Before the global financial crisis of 2007-2008, liquidity was taken for granted. The assumption was that funds were always available at no or very low cost. As a consequence, banks lacked strong liquidity practices, and a series of business models - for example, state financing – relied upon the refinancing of long-term assets with short-term liabilities to ensure profitability.
The financial crisis played a role in liquidity risk management and is becoming an important strategic and tactical topic for both banks and regulators. Banks now believe that liquidity can only be obtained at a price, at least for the foreseeable future, and that there will be very few “lenders of last resort” in crisis situations. Liquidity is at or near the top of bankers’ priority lists and may remain there for some time to come.
In December 2010 the Basel committee introduced liquidity standards as a part of the Basel III capital regime, including the liquidity coverage ratio (LCR) and the net stable funding ratio (NSFR). The effect was to increase banks’ short-and long-term resilience. The LCR addresses whether banks have adequate high quality assets to survive stressed liquidity conditions over a 30-day period, while the NSFR guides banks to adopt more stable sources of funding over the long-term. In addition to these two ratios, monitoring tools to track the diversification of funding sources, encumbrances on assets, and to alter disclosure to supervisors were also introduced as part of the Basel III initiative. The Enhanced Disclosure Task Force (EDTF) also issued additional requirements – generally in line with Basel guidelines – to alter disclosures to market participants.
A recent study conducted by the Financial Stability Institute, which analyzed 38 large banks from nine countries, showed several shortcomings in the context of the allocation of liquidity costs and benefits. The key conclusions drawn by the study included:
Many banks lacked LTP policies and employed inconsistent LTP regimes.
Some institutions did not charge liquidity costs to assets and liquidity credits to liabilities.
Measuring costs on an average basis does not cover long-term agreements – it penalizes long-term funding and rewards long-term liabilities – and does not take market changes into account.
The Financial Stability Institute noted that the most striking example of poor practices identified in the survey related to how banks failed to account for the costs, benefits and risks of liquidity in all or some aspects of their business activities. These banks came to view funding liquidity as essentially free, and to see essentially zero liquidity risk. These banks attributed no charge to some assets for the cost of using funding liquidity, and conversely attributed no credit to some liabilities for the benefit of providing funding liquidity.
Over the past two years, there have been several amendments to the way liquidity coverage ratio (LCR) is to be calculated. In January 2013, the Basel committee revised the dates for LCR introduction. While the original plan was for banks to achieve LCR of over 100 percent by January 2015, the revised minimum ratio is now 60 percent as of January 2015 and will be increased in equal increments to reach the 100 percent rate by January 2019. Additionally, the definitions for eligible liquid assets have been loosened by introducing level two assets – such as corporate bonds with sufficient rating – as well as equity.

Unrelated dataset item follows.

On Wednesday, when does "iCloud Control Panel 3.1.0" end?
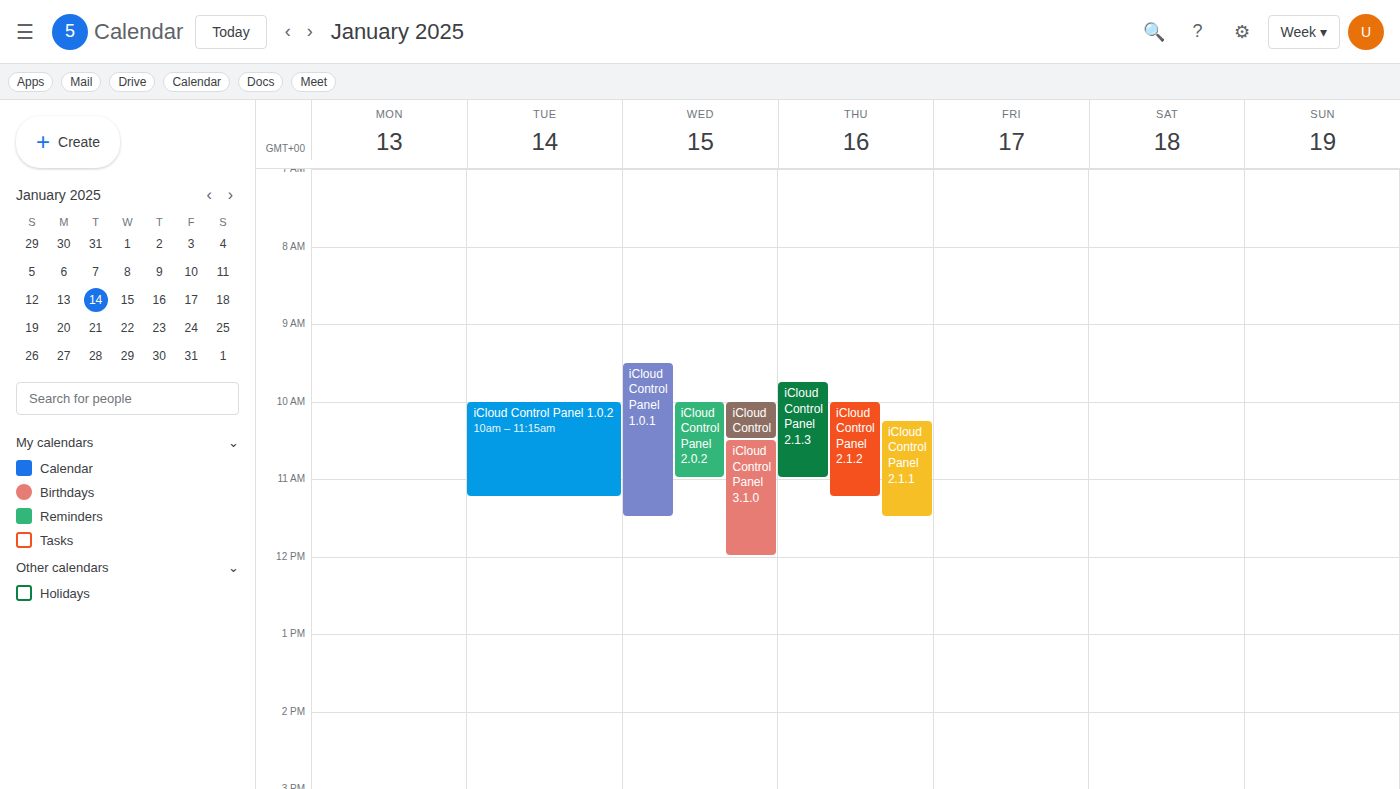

Essentially these changes have been confirmed in the final implementation negotiations on March 20th. In addition NSFR will just be used for observation purposes and no minimum standard has been set.

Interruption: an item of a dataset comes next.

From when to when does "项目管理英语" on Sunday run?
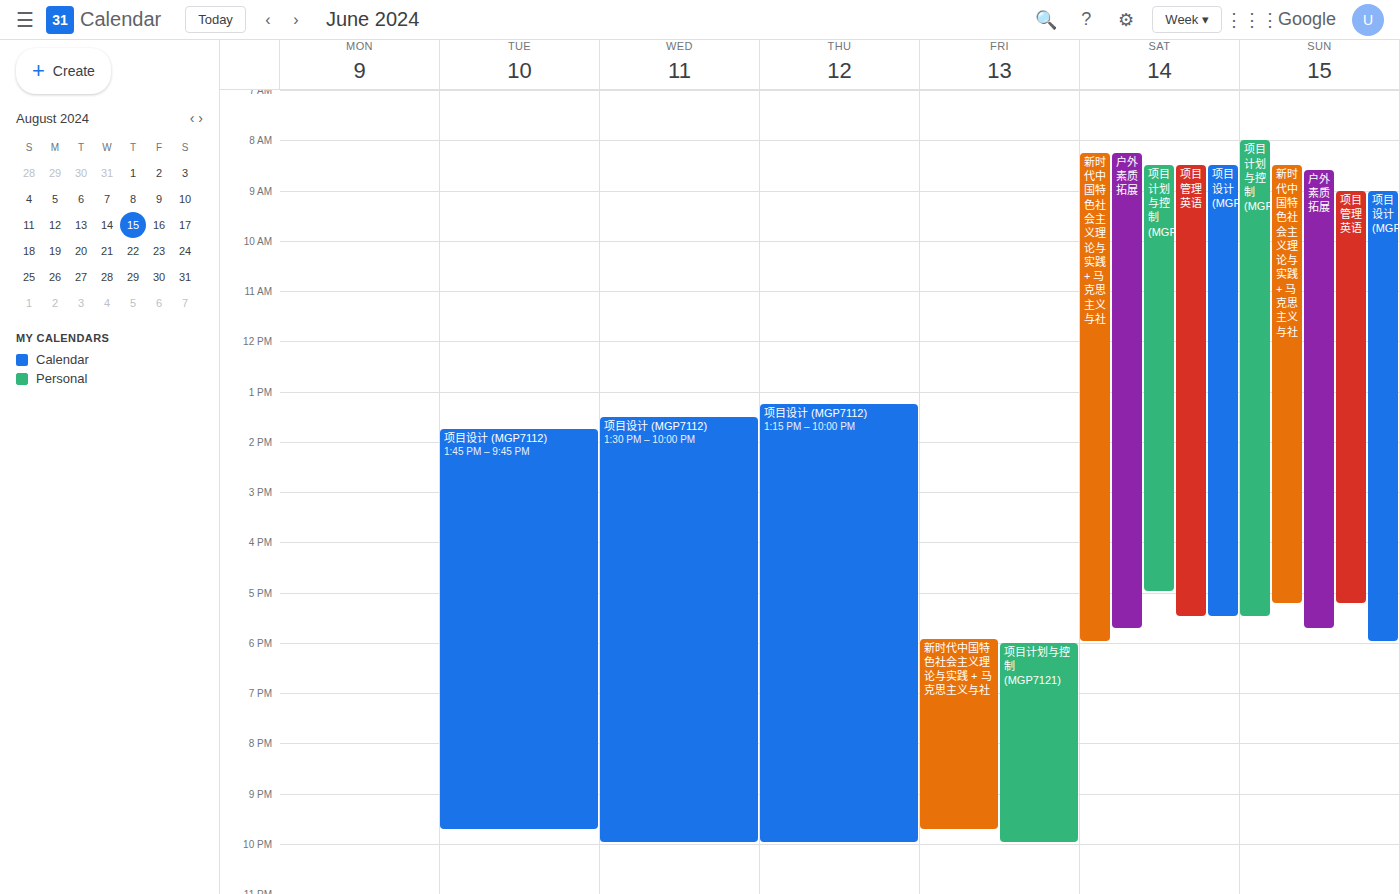
9:00 AM to 5:15 PM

While this could ease the pressure on banks, it remains to be seen if the guidelines are adopted by all the other regulators in a uniform manner, as individual country regulators may adopt different standards as well.

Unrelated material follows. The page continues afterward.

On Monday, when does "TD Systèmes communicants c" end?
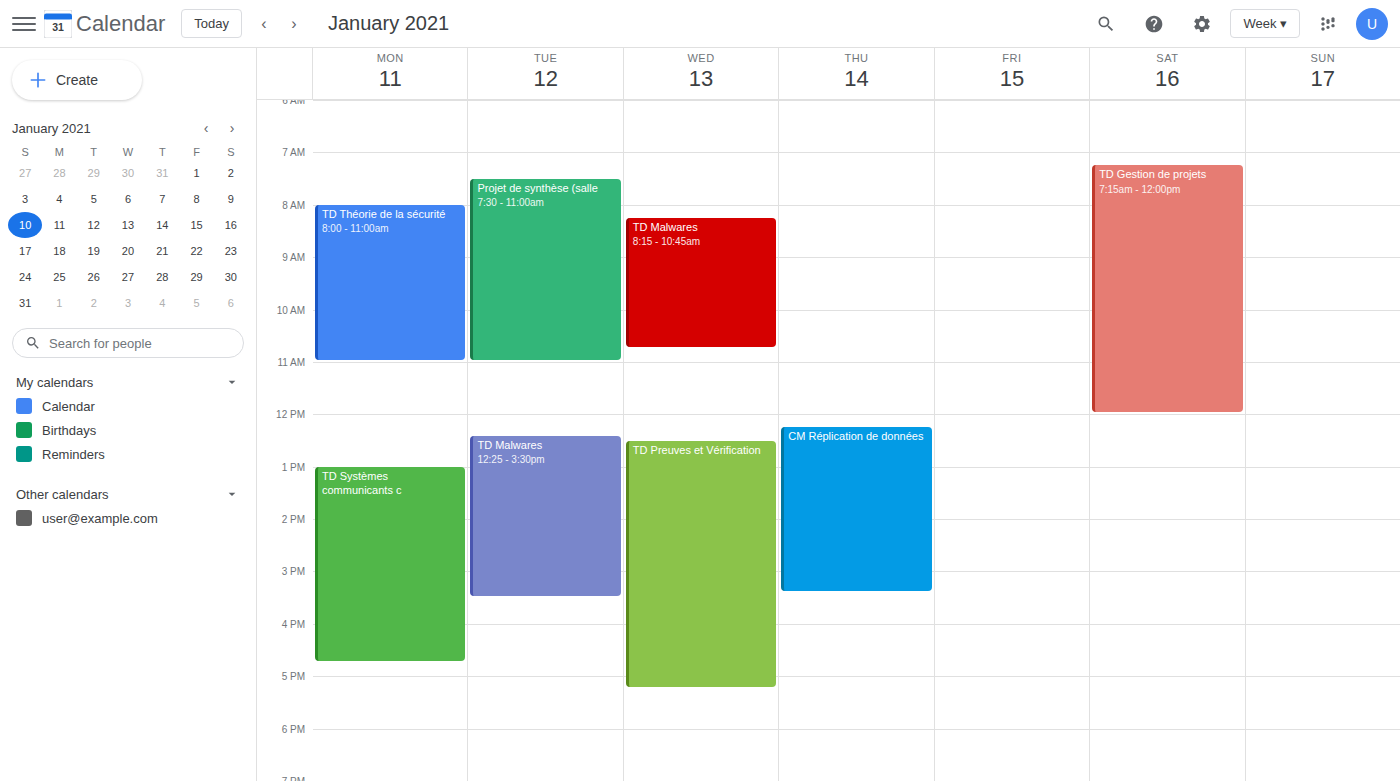
4:45 PM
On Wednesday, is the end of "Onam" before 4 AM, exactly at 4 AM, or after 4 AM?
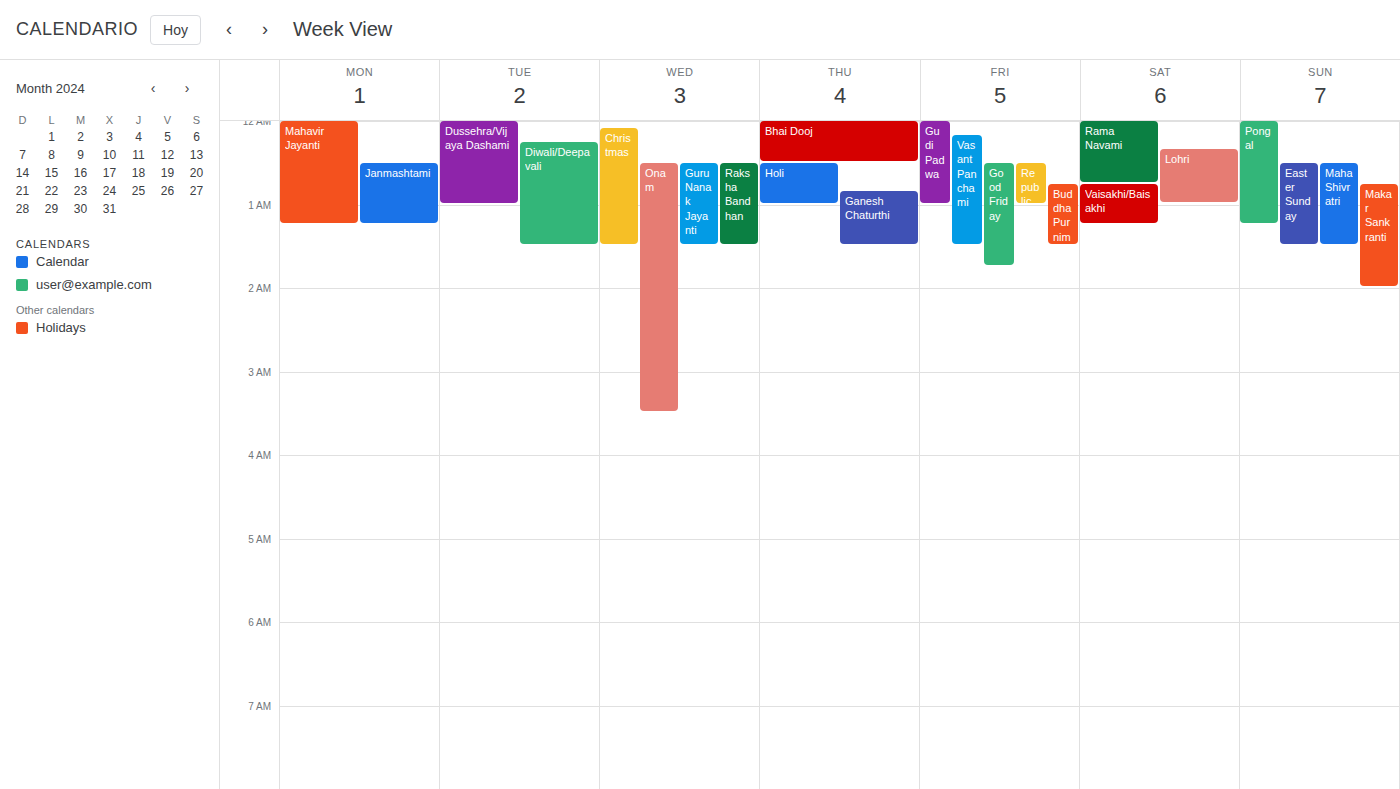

While banks continue to work on their capabilities to effectively manage liquidity and risks, there should be strong emphasis on the integration of Liquidity Transfer Pricing into their overall risk strategy.
The Asset Liability Committee or ALCO- is the (liquidity) risk governing body in many organizations. It typically approves the treasury, controlling, risk controlling and reporting policies.
Treasury - To encourage the right behavior and reflect different maturity profiles, banks might consider maintaining a dual perspective when it comes to their Liquidity Transfer Pricing.
Liquidity Management: The treasury would manage short-term liquidity as well as long-term funding and apply the LTP approach across the bank. For optimal effectiveness, a bank may want to consider managing LTP from a central department.
Interest Management: The treasury function could be tapped to manage the interest structure and hedge interest rate risk, using different instruments such as swaps or caps, as well as managing the term transformation of interests.
Controlling - Another consideration is to have the control function within the organization divide the LTP into ex-ante and ex-post product and segment profitability calculations.
Risk controlling - This function could be made responsible for designing and proposing the LTP system, and reviewing and adjusting the LTP parameters.
Reporting - In order to create transparency into costs and benefits delivered by LTP, consideration should be given to establishing relevant reporting processes with respect to speed and accuracy.